Vivere è vivere liberi, assaporandone i doni e accettandone i rischi. Non sopravvivere da segregati agli arresti domiciliari, nel prolungato timore di un contagio a dir poco improbabile.
Queste differenze sono fondamentali e dovrebbe averle ben chiare ciascuno di noi. Ma ancora più chiare dovrebbe averle chi pretende di comandarci a bacchetta. Dal presidente del Consiglio Giuseppe Conte a quelli delle Regioni. Dalla ministra dell’Interno Lamorgese all’ultimo degli addetti all’ordine pubblico.
La vita umana, per rimanere umana davvero, consiste nell’espandere la propria energia e nel farla interagire con le altre persone e con le innumerevoli cose del mondo, vive o no che esse siano.
Ciò che ci viene imposto, per ora fino al 3 maggio e dopo chissà, è agli antipodi di questa pienezza. E una popolazione sana e vitale non può lasciarselo imporre a tempo indeterminato.
Siamo sotto assedio? Amen. Usciamo dalle nostre tane e combattiamo a viso aperto. Qualcuno morirà ma la stragrande maggioranza no.
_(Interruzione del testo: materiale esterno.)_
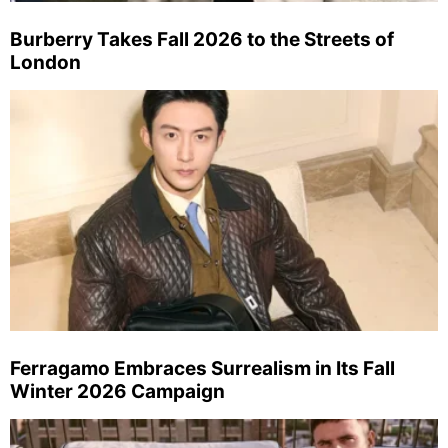
Burberry Takes Fall 2026 to the Streets of
London
Ferragamo Embraces Surrealism in Its Fall
Winter 2026 Campaign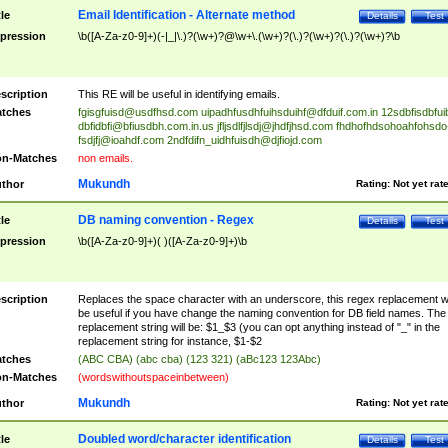
Email Identification - Alternate method
tle
Details
Test
pression
\b([A-Za-z0-9]+)(-|_|\.)?(\w+)?@\w+\.(\w+)?(\.)?(\w+)?(\.)?(\w+)?\b
scription
This RE will be useful in identifying emails.
tches
fgisgfuisd@usdfhsd.com
uipadhfusdhfuihsduihf@dfduif.com.in
12sdbfisdbfui
dbfidbfi@bfiusdbh.com.in.us
jfljsdlfjlsdj@jhdfjhsd.com
fhdhofhdsohoahfohsdo
fsdjfj@ioahdf.com
2ndfdifn_uidhfuisdh@djfiojd.com
n-Matches
non emails.
Mukundh
thor
Rating:
Not yet rat
DB naming convention - Regex
tle
Details
Test
pression
\b([A-Za-z0-9]+)( )([A-Za-z0-9]+)\b
scription
Replaces the space character with an underscore, this regex replacement wi
be useful if you have change the naming convention for DB field names. The
replacement string will be: $1_$3 (you can opt anything instead of "_" in the
replacement string for instance, $1-$2
tches
(ABC CBA) (abc cba) (123 321) (aBc123 123Abc)
n-Matches
(wordswithoutspaceinbetween)
Mukundh
thor
Rating:
Not yet rat
Doubled word/character identification
tle
Details
Test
La stragrande maggioranza riprenderà in mano la sua vita. E ancora meglio se poi, con l’occasione, si renderà conto di quante altre limitazioni più o meno assurde, e a loro volta disumane, ci vengono imposte per produrre come automi e consumare come ossessi. Per immolare le nostre esistenze “a maggior gloria” del Pil.
In linea, guarda caso, con le direttive impartite da quegli stessi che oggi ci hanno ingabbiati in maniera così odiosa.